Le juge des référés est compétent pour ordonner des mesures destinées à prévenir ou faire cesser un dommage lié au contenu d'un service de communication en ligne. Il peut ordonner des mesures techniques (par exemple le blocage par les opérateurs), prononcer des astreintes destinées à contraindre le respect d'obligations, ou imposer d'autres mesures nécessaires. La décision, attendue dans les jours qui suivent l'audience, pourra être frappée d'appel.
Enquêtes et procédures complémentaires
Parallèlement à la procédure en référé, le parquet de Paris a ouvert une enquête impliquant l'Office des mineurs concernant la diffusion présumée de contenu à caractère pédopornographique. D'autres enquêtes judiciaires ont été signalées ou ouvertes à l'encontre de plusieurs plateformes d'e-commerce (AliExpress, Joom, Temu, Wish, eBay) à la suite de signalements du gouvernement. Des voies administratives susceptibles de conduire à des déréférencements ou à des restrictions d'accès ont également été engagées.
Une coalition de fédérations du commerce a saisi la justice pour des motifs économiques, notamment pour concurrence déloyale.
Enjeux juridiques et techniques d'exécution des décisions
Le gouvernement soutient que certains manquements observés seraient répétés et systémiques. Les autorités demandent que toute réouverture éventuelle soit subordonnée à un contrôle par l'ARCOM afin de vérifier la mise en place de dispositifs de prévention et de filtrage.

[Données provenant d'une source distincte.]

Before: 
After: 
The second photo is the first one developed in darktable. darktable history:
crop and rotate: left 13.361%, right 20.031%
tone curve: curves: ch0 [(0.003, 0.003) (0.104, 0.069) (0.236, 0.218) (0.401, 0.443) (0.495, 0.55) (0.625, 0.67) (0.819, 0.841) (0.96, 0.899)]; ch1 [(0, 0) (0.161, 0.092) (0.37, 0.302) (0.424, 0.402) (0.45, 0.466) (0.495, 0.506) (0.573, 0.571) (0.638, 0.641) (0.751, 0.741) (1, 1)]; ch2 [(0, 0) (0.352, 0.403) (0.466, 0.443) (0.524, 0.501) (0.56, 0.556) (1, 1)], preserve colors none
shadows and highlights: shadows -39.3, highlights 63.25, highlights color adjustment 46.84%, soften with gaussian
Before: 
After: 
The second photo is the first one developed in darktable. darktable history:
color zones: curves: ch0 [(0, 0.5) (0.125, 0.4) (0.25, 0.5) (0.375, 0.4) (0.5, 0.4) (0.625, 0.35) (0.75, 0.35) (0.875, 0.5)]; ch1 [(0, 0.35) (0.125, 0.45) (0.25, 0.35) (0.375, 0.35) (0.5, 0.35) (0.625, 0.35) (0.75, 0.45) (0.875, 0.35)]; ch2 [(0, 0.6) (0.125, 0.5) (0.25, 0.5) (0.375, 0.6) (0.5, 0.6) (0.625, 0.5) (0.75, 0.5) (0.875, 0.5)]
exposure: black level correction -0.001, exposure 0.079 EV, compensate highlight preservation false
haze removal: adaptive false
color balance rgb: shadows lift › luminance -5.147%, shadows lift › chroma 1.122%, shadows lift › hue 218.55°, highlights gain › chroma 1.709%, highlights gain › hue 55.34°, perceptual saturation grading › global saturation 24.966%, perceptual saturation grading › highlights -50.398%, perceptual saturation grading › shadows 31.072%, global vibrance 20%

Les mesures d'exécution technique, telles que le blocage par les fournisseurs d'accès à Internet, peuvent être contournées par des outils comme les réseaux privés virtuels (VPN). Les juridictions disposent toutefois d'outils complémentaires (astreintes, injonctions de mise en conformité) pour renforcer l'application des décisions.
Volet européen
La France a indiqué vouloir mobiliser des instruments au niveau de l'Union européenne, en particulier le Digital Services Act (DSA), qui prévoit des sanctions pouvant atteindre jusqu'à 6 % du chiffre d'affaires mondial pour les très grandes plateformes en cas de violations graves et répétées. Le gouvernement milite également pour une activation plus rapide de certains leviers européens, notamment sur la taxation des petits colis.
Une résolution non contraignante a été soumise au Parlement européen demandant à la Commission de renforcer sa réaction face aux pratiques des plateformes. Des auditions de dirigeants de Shein sont programmées au sein d'instances nationales et européennes.
Suites possibles
Selon les éléments présentés devant le tribunal, la décision de suspendre temporairement le site, d'imposer des conditions de réouverture ou d'ordonner d'autres mesures reste à la discrétion du juge des référés. Les recours juridictionnels et les procédures administratives et pénales en cours peuvent conduire à des décisions complémentaires.
Les investigations et actions en cours contre plusieurs plateformes montrent que les autorités combinent dispositifs judiciaires, administratifs et européens pour traiter la question de la vente de produits illicites en ligne.